We are using a mixed-effects model to assess the potential impact of different treatments (categorical variables) on a specific soil characteristic (numerical variable). The study uses a randomized complete block design with plots nested in blocks.

Longitudinal data were collected and initial assessments of the raw data indicated temporal autocorrelation. There were 12 total samples taken during each observation, with three treatments represented within four blocks. For example, data collected on date 1 were similar in format to:

enter image description here

The treatments were considered the fixed effects and time and block (both factors) were considered random effects.

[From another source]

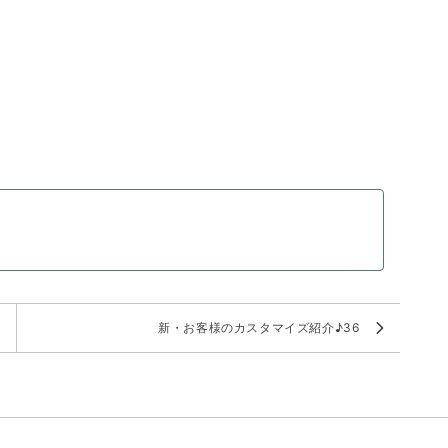
。
新・お客様のカスタマイズ紹介♪36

The basic model being used is:

M1<-lmer(y~Trt1+(1|Block)+(1|Date),data)

I have reviewed the results of model and reviewed the residual plots. To look at the residuals, I used the compute_resid function to calculate marginal and conditional residuals and applied the acf function. However, since we have multiple observations per date, I am not sure the best way to handle the residuals.

I also tried using lme with a similar approach but specifying the correlation. However, it did not appear to improve the outcome.

My primary questions are:

1.Should time (monthly data in this case) be considered a fixed or random effect?

2.How should I assess the residuals (as well as model performance in general)? When I average the residuals by time (I'm not sure this is the best approach), strong autocorrelation is indicated when time is included as a random effect but the autocorrelation is not present in the residuals when time is included as a fixed effect.

3.What is the best type of residual to use in this case (e.g., conditional vs. marginal)?